Man used to fly, but no more; not since The Shift.
Then, am I not a man? Alone, naked, and illustrated in script, but a man all the same. As The Shift razed civilisation, I rose; a traveling man with only inks and an unshakeable task to record, but a man all the same.
I soar with the Trade Winds — sometimes the Jet Stream — and let them carry me over calico lands and beryl seas till I settle on foreign shores. Foreign to me, at least; I’ve strayed in all quarters. In Zanzibar I’ve been fed by the Tumbatu, I’ve shared palm wine with the Wolof, and warmed overnight in the caves of the Thonmen. The natives marvel at a man who flies.

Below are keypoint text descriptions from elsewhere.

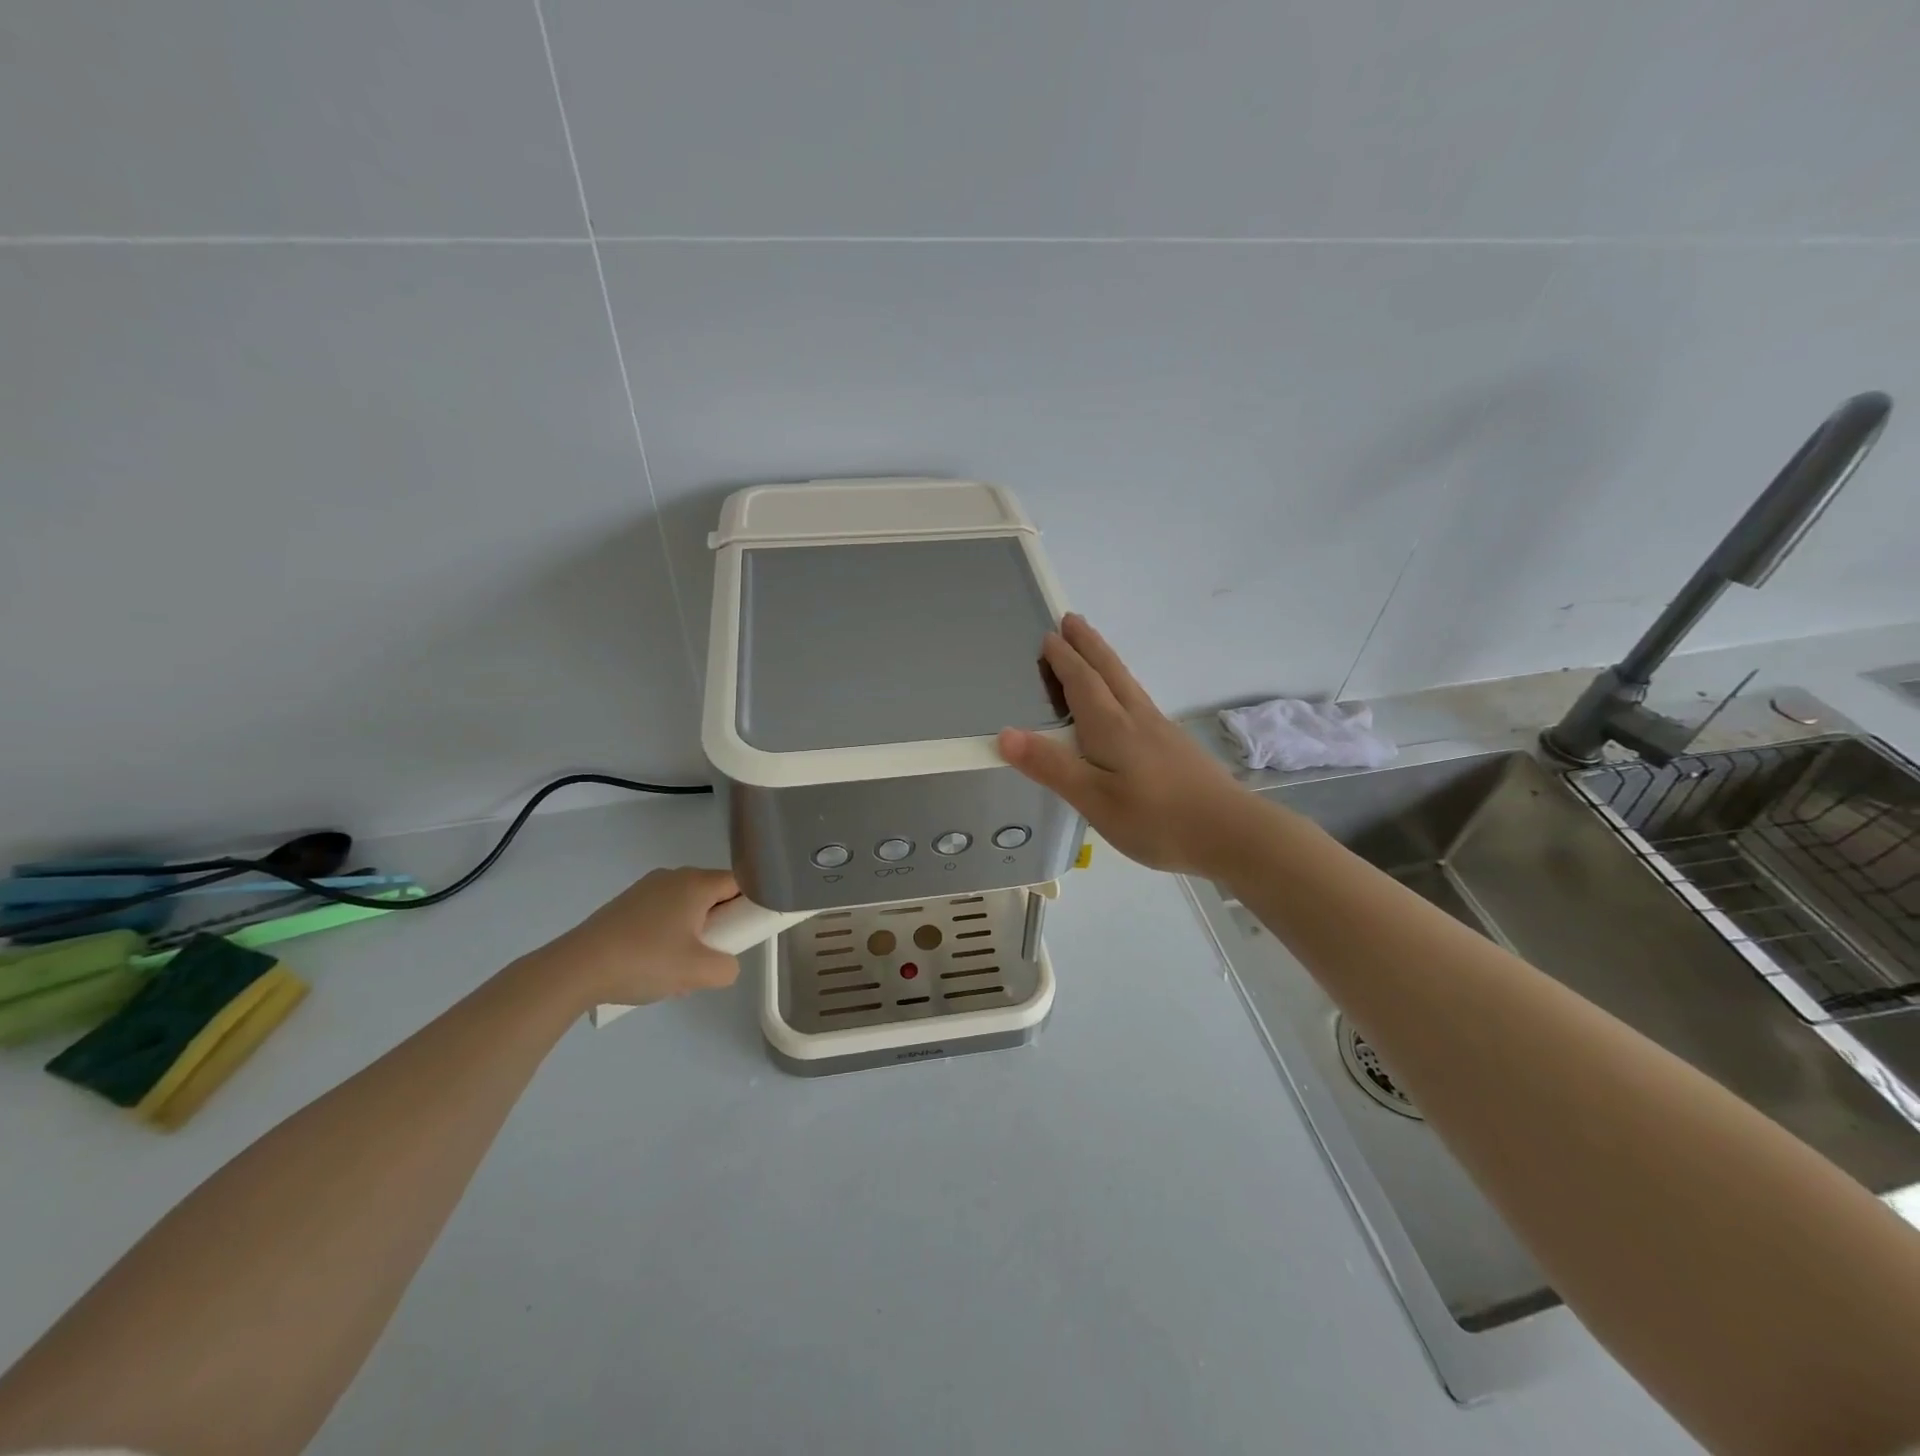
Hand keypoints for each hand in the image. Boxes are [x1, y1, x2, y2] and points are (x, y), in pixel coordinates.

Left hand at [532, 867, 742, 1008]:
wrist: (575, 969)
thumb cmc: (645, 961)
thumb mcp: (699, 972)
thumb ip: (728, 968)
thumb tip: (725, 964)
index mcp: (696, 883)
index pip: (741, 882)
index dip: (751, 905)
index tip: (747, 932)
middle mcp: (673, 877)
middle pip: (713, 894)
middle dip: (720, 925)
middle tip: (713, 956)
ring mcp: (645, 889)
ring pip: (687, 907)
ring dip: (693, 933)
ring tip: (679, 968)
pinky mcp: (625, 905)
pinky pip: (663, 914)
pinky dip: (669, 935)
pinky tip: (653, 965)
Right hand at [998, 615, 1254, 876]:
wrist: (1231, 833)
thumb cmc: (1156, 818)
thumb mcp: (1094, 799)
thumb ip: (1051, 766)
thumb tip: (1005, 734)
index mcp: (1111, 727)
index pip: (1082, 683)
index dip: (1063, 660)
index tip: (1049, 635)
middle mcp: (1136, 718)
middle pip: (1109, 671)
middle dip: (1087, 645)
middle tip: (1071, 619)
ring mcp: (1160, 730)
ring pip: (1127, 683)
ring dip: (1106, 660)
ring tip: (1093, 649)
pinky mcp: (1175, 746)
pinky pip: (1138, 700)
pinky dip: (1122, 685)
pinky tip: (1125, 702)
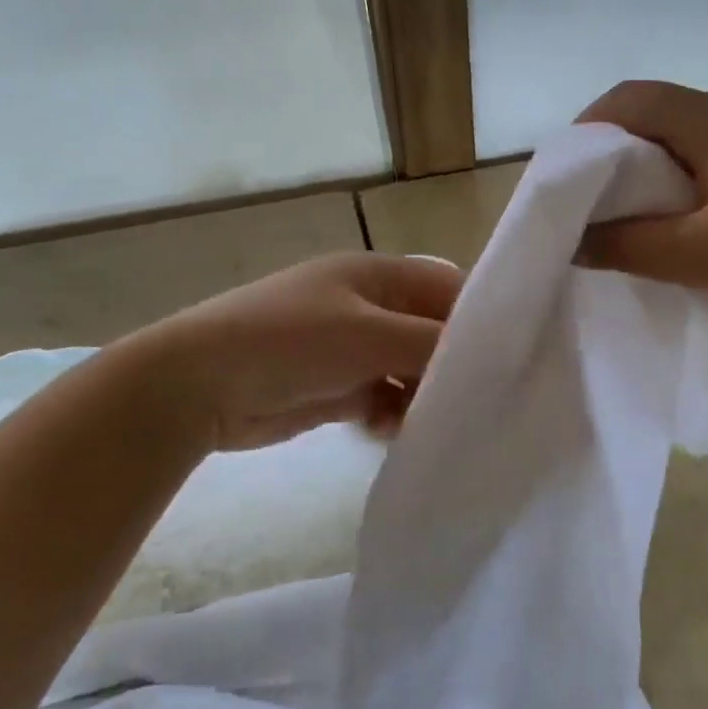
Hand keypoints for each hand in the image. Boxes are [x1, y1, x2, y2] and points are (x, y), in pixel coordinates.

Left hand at [147, 252, 461, 451]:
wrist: (196, 386)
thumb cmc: (289, 342)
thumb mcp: (370, 335)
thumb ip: (433, 343)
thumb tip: (488, 355)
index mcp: (378, 275)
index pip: (448, 288)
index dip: (479, 318)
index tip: (511, 359)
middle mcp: (368, 306)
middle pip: (430, 332)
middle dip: (452, 365)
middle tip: (480, 403)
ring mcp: (350, 347)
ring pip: (409, 370)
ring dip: (423, 396)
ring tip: (435, 424)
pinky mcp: (335, 387)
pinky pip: (381, 398)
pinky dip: (393, 414)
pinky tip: (393, 433)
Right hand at [576, 81, 707, 344]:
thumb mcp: (700, 258)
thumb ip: (628, 245)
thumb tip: (572, 241)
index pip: (632, 98)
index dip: (588, 129)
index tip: (566, 176)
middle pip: (658, 111)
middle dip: (615, 150)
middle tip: (590, 201)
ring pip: (687, 134)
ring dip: (650, 166)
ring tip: (630, 214)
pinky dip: (683, 177)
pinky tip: (684, 219)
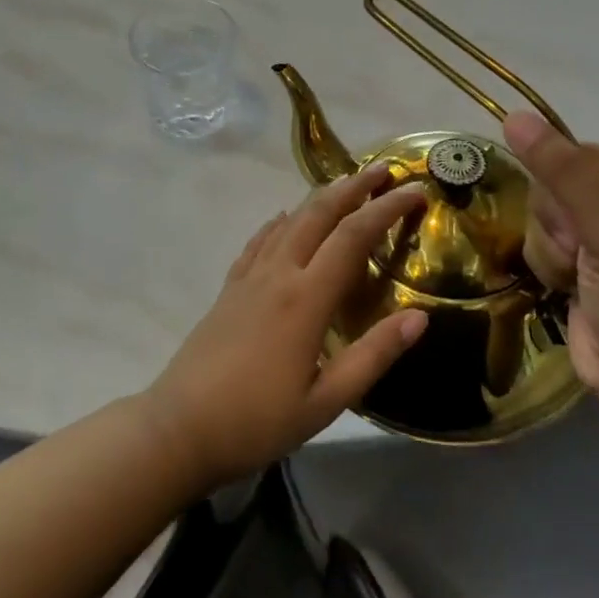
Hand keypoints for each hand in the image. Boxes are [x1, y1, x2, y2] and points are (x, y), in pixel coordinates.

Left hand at [144, 164, 428, 486]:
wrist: (179, 428)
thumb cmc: (257, 420)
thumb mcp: (327, 401)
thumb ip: (373, 355)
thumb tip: (420, 317)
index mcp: (306, 298)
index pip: (354, 236)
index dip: (386, 209)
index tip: (415, 191)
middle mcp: (278, 274)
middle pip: (319, 214)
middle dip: (353, 187)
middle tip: (383, 169)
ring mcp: (249, 277)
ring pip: (289, 221)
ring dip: (320, 198)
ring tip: (344, 185)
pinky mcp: (229, 288)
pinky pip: (259, 241)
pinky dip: (280, 222)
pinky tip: (284, 218)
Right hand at [503, 112, 598, 404]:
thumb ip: (564, 174)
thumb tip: (514, 116)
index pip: (571, 155)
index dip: (561, 191)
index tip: (581, 230)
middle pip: (550, 185)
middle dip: (555, 226)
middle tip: (583, 258)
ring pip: (539, 215)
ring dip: (549, 250)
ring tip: (578, 278)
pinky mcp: (580, 258)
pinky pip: (539, 241)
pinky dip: (547, 265)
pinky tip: (570, 287)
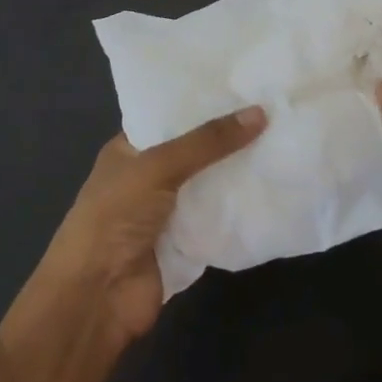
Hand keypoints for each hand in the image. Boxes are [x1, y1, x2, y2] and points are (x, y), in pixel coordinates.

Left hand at [34, 107, 266, 345]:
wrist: (97, 297)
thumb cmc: (115, 217)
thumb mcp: (158, 167)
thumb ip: (208, 142)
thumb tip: (261, 112)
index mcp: (129, 149)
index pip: (169, 115)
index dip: (202, 102)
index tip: (245, 84)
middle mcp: (148, 176)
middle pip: (195, 150)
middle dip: (229, 136)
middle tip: (276, 109)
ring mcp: (167, 211)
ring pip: (210, 184)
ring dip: (239, 171)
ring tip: (284, 139)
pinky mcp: (186, 242)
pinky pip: (218, 217)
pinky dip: (240, 207)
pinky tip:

I bid them write on me and then I’m off; inscribed, aloft to the next country, another settlement, witnessing a billion smiling faces tilted up to me and waving me on.
They write on me.
From shimmering oases to icy homesteads, emerald valley towns and lapis archipelagos. Cuzco, Boston, Orkney, Lahore; the Qifan, Picts, Tawnee…tribes of Earth too numerous to count —multicoloured and multi-faithed — feed me, home me, love me and write their word, then send me off, with black calligraphy etched now in unfathomable layers. After all these years, it’s more illustration than script.
And strangely — though benighted and without prompt — they all chose the same word. One word in a multitude of languages written in characters as diverse as the planet.